The Bartimaeus Trilogy by Jonathan Stroud
The eponymous character, Bartimaeus, is a five-thousand-year-old djinni, a boisterous and often reluctant spirit. The story follows the career of a teenage magician Nathaniel and Bartimaeus, whom he has summoned and nominally controls, through the alternative history of the peak of London’s domination as a magical oligarchy.
The Ring of Solomon (Bartimaeus #0.5): It is 950 B.C.E., and King Solomon rules Jerusalem with a steely hand; a hand on which gleams a magic ring of immense and unforgiving power. Solomon has just begun work on his marvelous temple, charging Khaba, a formidable magician in his royal court, to oversee its construction. The workforce is an ill-behaved bunch of demons, a particularly unruly djinni named Bartimaeus among them. True to form, Bartimaeus promptly gets kicked off the temple project and assigned the even more miserable task of hunting bandits in the desert. There he crosses paths with Asmira, a highly skilled and loyal captain of the Queen of Sheba’s guard, on a suicidal mission to save her country from Solomon’s imminent attack. Of course, Bartimaeus has no intention of helping her. That is, until Asmira makes him an offer he cannot refuse. . .
The Amulet of Samarkand (Bartimaeus #1): Nathaniel is a boy magician-in-training, sold to the government by his birth parents at the age of five and sent to live as an apprentice to a master. Powerful magicians rule Britain, and its empire, and Nathaniel is told his is the “ultimate sacrifice” for a “noble destiny.”
If leaving his parents and erasing his past life isn’t tough enough, Nathaniel’s master, Arthur Underwood, is a cold, condescending, and cruel middle-ranking magician in the Ministry of Internal Affairs. The boy’s only saving grace is the master’s wife, Martha Underwood, who shows him genuine affection that he rewards with fierce devotion. Nathaniel gets along tolerably well over the years in the Underwood household until the summer before his eleventh birthday. Everything changes when he is publicly humiliated by the ruthless magician Simon Lovelace and betrayed by his cowardly master who does not defend him.

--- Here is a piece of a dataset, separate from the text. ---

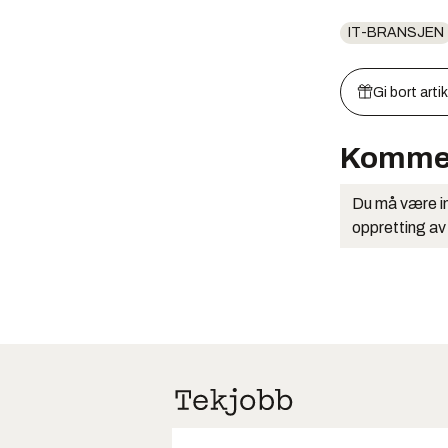
IT-BRANSJEN
Gi bort arti
Komme
Du må være in
oppretting av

Nathaniel vows revenge. In a Faustian fever, he devours magical texts and hones his magic skills, all the while trying to appear subservient to his master. When he musters the strength to summon the 5,000-year-old djinni Bartimaeus to avenge Lovelace by stealing the powerful Amulet of Samarkand, the boy magician plunges into a situation more dangerous and deadly than anything he could ever imagine.
The Golem’s Eye (Bartimaeus #2): At only fourteen, Nathaniel is a rising star: a young magician who is quickly climbing the ranks of the government. There is seemingly nothing he cannot handle, until he is asked to deal with the growing Resistance movement, which is disrupting London life with its thefts and raids. It’s no easy task: the ringleader Kitty and her friends remain elusive, and Nathaniel’s job-and perhaps his life-are soon at risk. As the pressure mounts, he is distracted by a new series of terrifying attacks in the capital. But is it the Resistance again, or something more dangerous still? To uncover the perpetrators, Nathanial must take desperate measures: a journey to the enemy city of Prague and-worse-summoning once again the troublesome, enigmatic, and quick – witted djinni Bartimaeus.
Ptolemy’s Gate (Bartimaeus #3): Three years after the events of The Golem’s Eye, the young magician Nathaniel is an established member of the British Government. But he faces unprecedented problems: foreign wars are going badly and Britain’s enemies are mounting attacks close to London. Increasingly distracted, he is treating Bartimaeus worse than ever: the long-suffering djinni is growing weak from too much time in this world, and his patience is at an end. Meanwhile, undercover in London, Kitty has been stealthily completing her research into magic and Bartimaeus’ past. She hopes to break the endless cycle of conflict between djinn and humans — but will she be able to get anyone to listen?